(What to work on) No pictures go in the copy; everything else in the records below must be output exactly.
- - - -
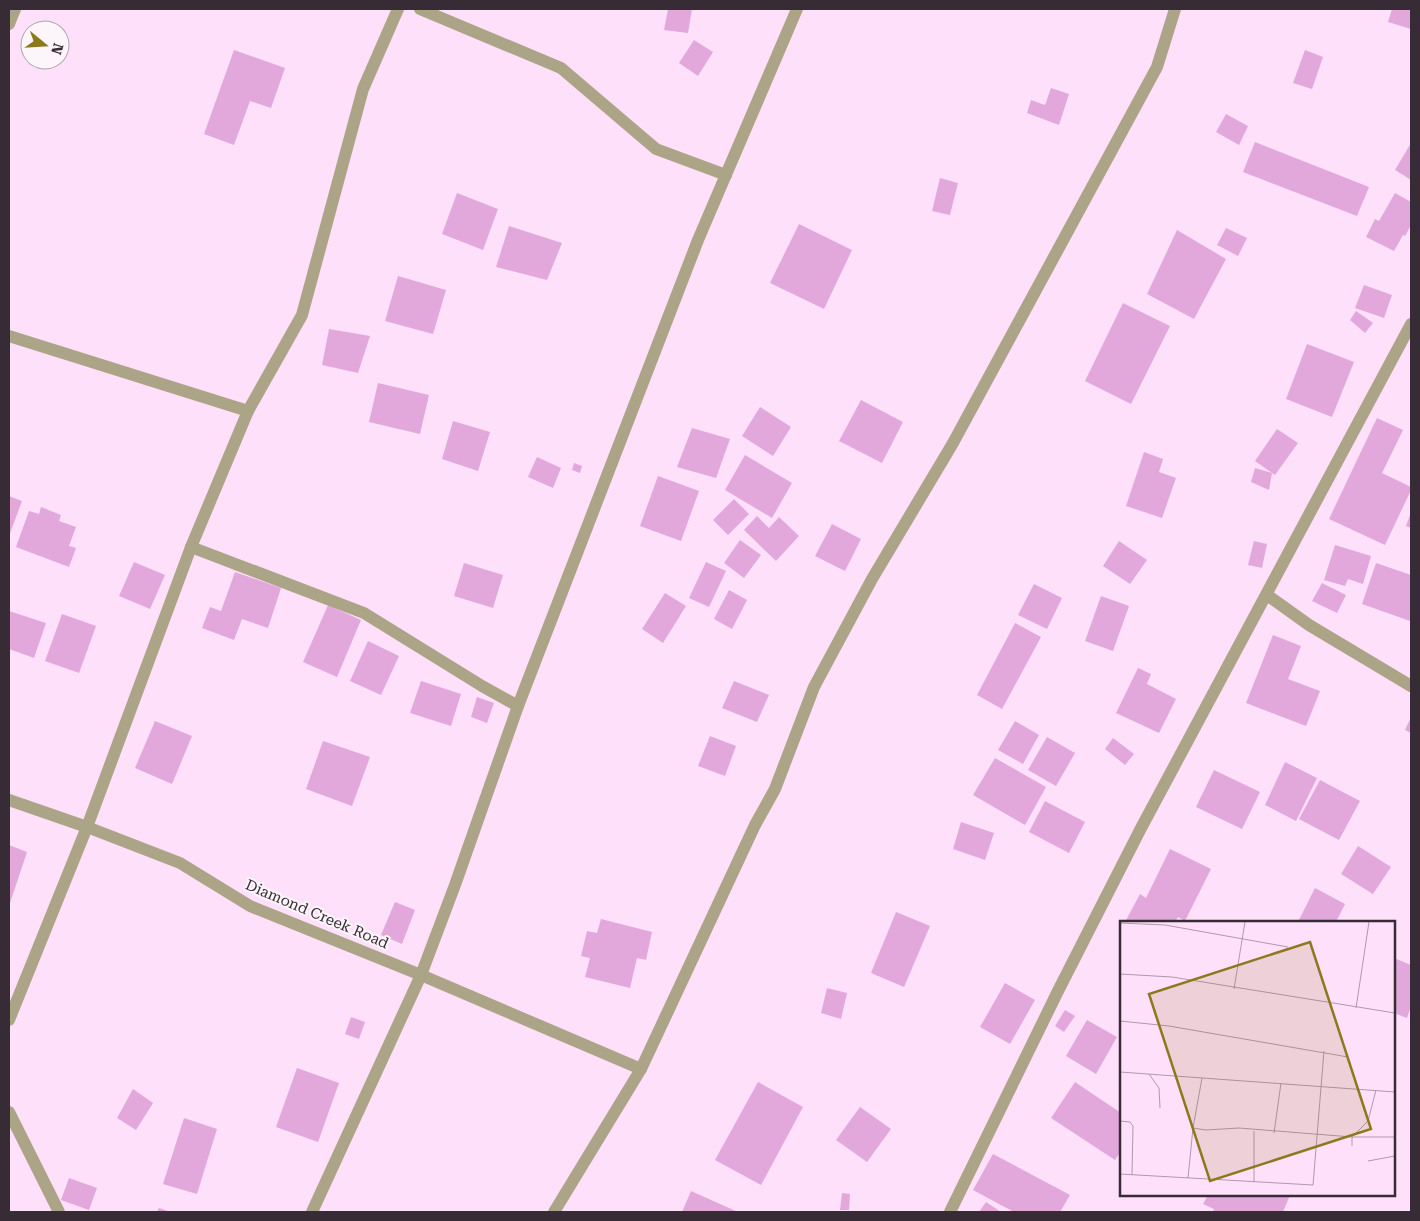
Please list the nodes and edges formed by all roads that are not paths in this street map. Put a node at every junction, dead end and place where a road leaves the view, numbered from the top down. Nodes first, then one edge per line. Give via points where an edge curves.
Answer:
1 (14, 9) edge
2 (398, 9) edge
3 (420, 9) edge
4 (796, 9) edge
5 (1174, 9) edge
6 (9, 24) edge
7 (726, 175) junction
8 (1411, 324) edge
9 (9, 336) edge
10 (248, 411) junction
11 (191, 547) junction
12 (1267, 595) junction
13 (1411, 686) edge
14 (518, 706) junction
15 (9, 800) edge
16 (87, 827) junction
17 (421, 976) junction
18 (9, 1020) edge
19 (641, 1069) junction
20 (9, 1112) edge
21 (59, 1212) edge
22 (312, 1212) edge
23 (554, 1212) edge
24 (950, 1212) edge

1 - 6 street
2 - 10 street via 363,88 302,316
3 - 7 street via 561,68 656,149
4 - 7 street
5 - 19 street via 1157,67 953,443 872,579 814,687 775,789 754,825
7 - 14 street
8 - 12 street
9 - 10 street
10 - 11 street
11 - 14 street via 364,612
11 - 16 street
12 - 13 street via 1309,626
12 - 24 street via 1136,838
14 - 17 street
15 - 16 street, Diamond Creek Road
16 - 17 street, Diamond Creek Road via 180,863 250,906
16 - 18 street
17 - 19 street, Diamond Creek Road
17 - 22 street
19 - 23 street
20 - 21 street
- - - -
(Answer)
Please list the nodes and edges formed by all roads that are not paths in this street map. Put a node at every junction, dead end and place where a road leaves the view, numbered from the top down. Nodes first, then one edge per line. Give via points where an edge curves.
Answer:
1 (14, 9) edge
2 (398, 9) edge
3 (420, 9) edge
4 (796, 9) edge
5 (1174, 9) edge
6 (9, 24) edge
7 (726, 175) junction
8 (1411, 324) edge
9 (9, 336) edge
10 (248, 411) junction
11 (191, 547) junction
12 (1267, 595) junction
13 (1411, 686) edge
14 (518, 706) junction
15 (9, 800) edge
16 (87, 827) junction
17 (421, 976) junction
18 (9, 1020) edge
19 (641, 1069) junction
20 (9, 1112) edge
21 (59, 1212) edge
22 (312, 1212) edge
23 (554, 1212) edge
24 (950, 1212) edge

1 - 6 street
2 - 10 street via 363,88 302,316
3 - 7 street via 561,68 656,149
4 - 7 street
5 - 19 street via 1157,67 953,443 872,579 814,687 775,789 754,825
7 - 14 street
8 - 12 street
9 - 10 street
10 - 11 street
11 - 14 street via 364,612
11 - 16 street
12 - 13 street via 1309,626
12 - 24 street via 1136,838
14 - 17 street
15 - 16 street, Diamond Creek Road
16 - 17 street, Diamond Creek Road via 180,863 250,906
16 - 18 street
17 - 19 street, Diamond Creek Road
17 - 22 street
19 - 23 street
20 - 21 street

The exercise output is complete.